Coe uses more traditional and direct media
such as drawing and prints to expose,
as a witness, the abusive and often grotesque
relations between humans and non-human
animals. Kacs work is difficult
to locate since the artist undermines
scopic habits emphasizing the irreducibility
of visual works to their perception. Wolfe
observed that Kac employs a digital visibility/invisibility
in very savvy strategies that have not
been picked up by art criticism. Further
contrast was made in relation to Sue Coes
ethical positions, which are stated in
visible images, as opposed to the complex
network topology, which Kac explores.
"Where is the network?" Wolfe
asked. Kac cant show viewers everything.
He does not present new forms of visuality
but a decentered vision submitted to a
new logic. His ecologies displace the
human point of view as he explores new
relations between vision and meaning.
Kacs complex telepresence networks
such as Rara Avis (in an aviary,
1996) and Darker Than Night (in
a bat cave, 1999) introduces sounds from
human viewers into the animals environment.
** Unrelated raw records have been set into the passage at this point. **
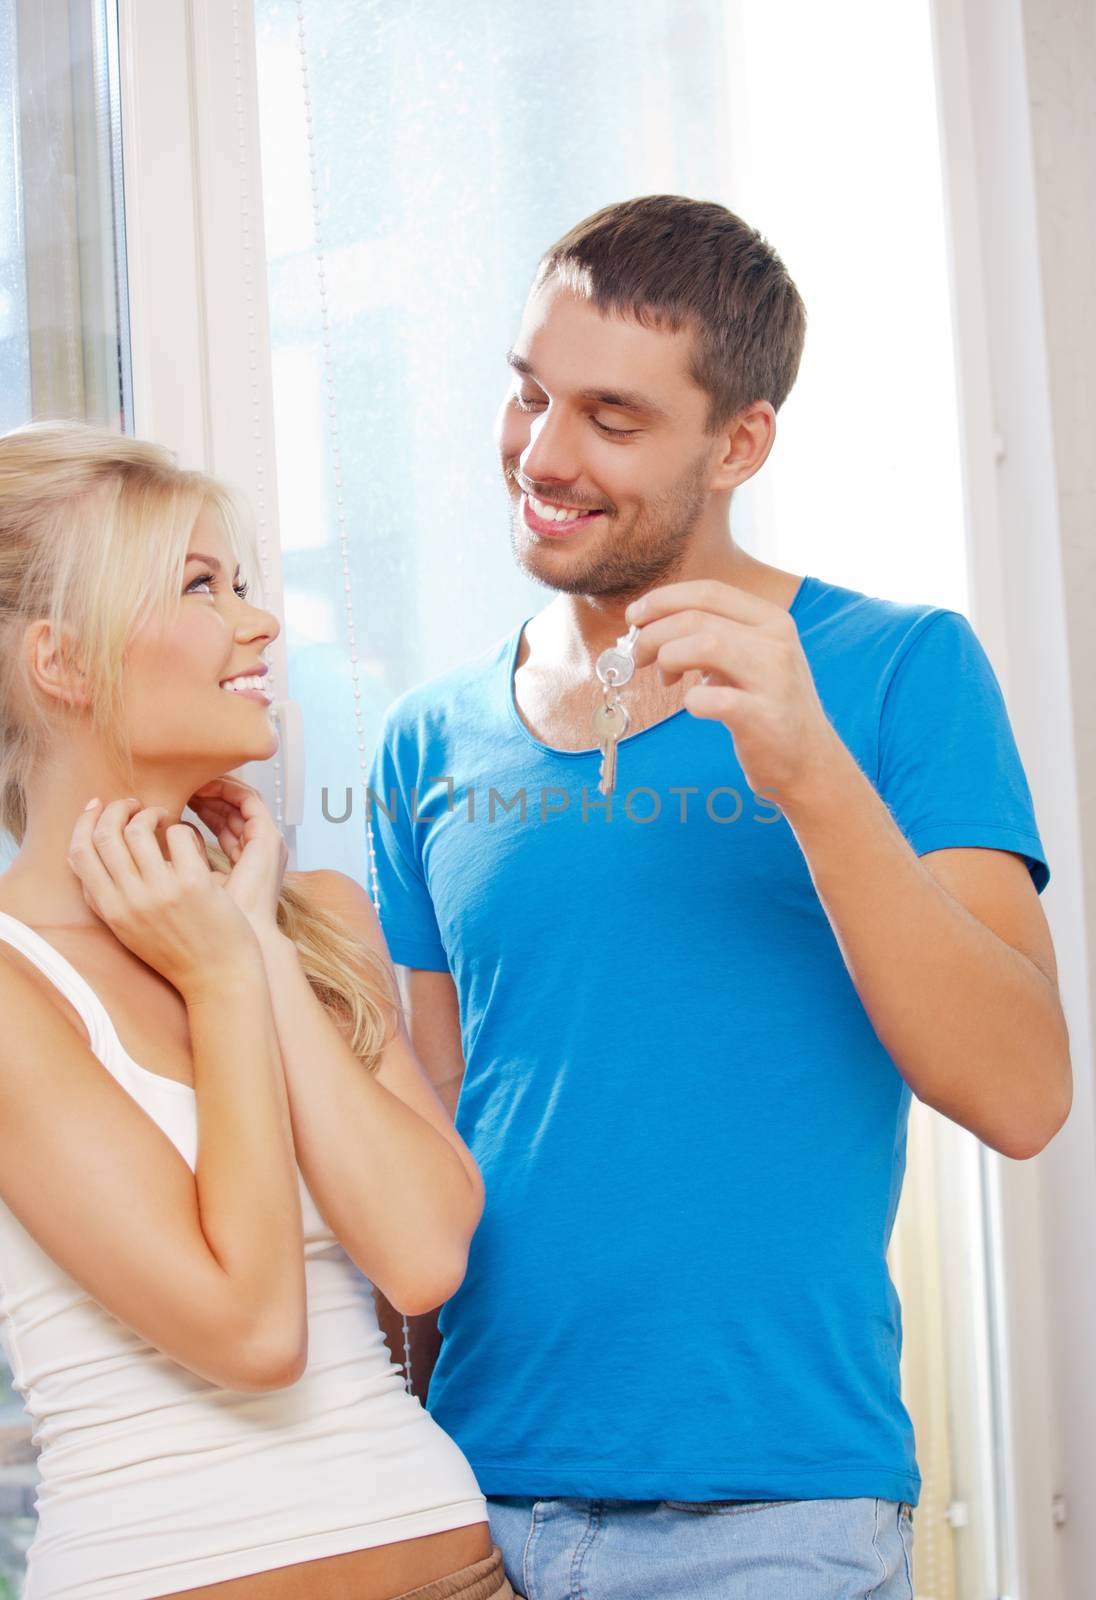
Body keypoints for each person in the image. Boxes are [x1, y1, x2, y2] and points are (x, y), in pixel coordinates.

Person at [366, 195, 1073, 1599]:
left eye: (614, 419)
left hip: (772, 1518)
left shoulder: (892, 672)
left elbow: (1022, 1094)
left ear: (739, 442)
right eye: (528, 395)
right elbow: (427, 1152)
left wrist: (808, 770)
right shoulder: (425, 742)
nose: (545, 455)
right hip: (467, 1501)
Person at [0, 422, 519, 1600]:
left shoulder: (315, 912)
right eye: (200, 586)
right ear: (62, 665)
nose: (259, 623)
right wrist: (224, 977)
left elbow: (424, 1254)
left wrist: (262, 955)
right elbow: (251, 1329)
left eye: (243, 583)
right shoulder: (11, 985)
The media employed is less under control
and involves multiple participants among
humans, animals, plants and machines.
Another example given by Wolf was Kacs
Time Capsule (1997) a media spectacle
in which the visual is everywhere and
the meaning not there. According to Wolfe,
the work is to be found in no place, the
viewer cant see it. Quoting Derrida,
he observed that the invisible is not
the opposite of the visible and that Kac
has made a spectacle of our prosthesis:
the harder you look the less you see"the
meaning of the work is everywhere but
in the work."
The relevance and depth of the research
presented as well as the high level of
energy and collegiality throughout the
conference were remarkable. Being new
to SLSA, I found it certainly one of the
most intimate and productive conferences
I have participated in. For two decades
the SLSA has provided a core community
for interdisciplinary science studies
and has created a reputation for discussions
of works in progress. I only wished the
richness of these multidisciplinary dialogues
would reach beyond the mainstream academic
community of expert scholars, artists,
and scientists, as a way to revitalize
public knowledge and public media. The
Society meets annually in the USA (Autumn)
and, since 2000, biannually in a European
country (Spring). The upcoming 4th
European SLSA meeting will take place
between June 13 and 16 in Amsterdam.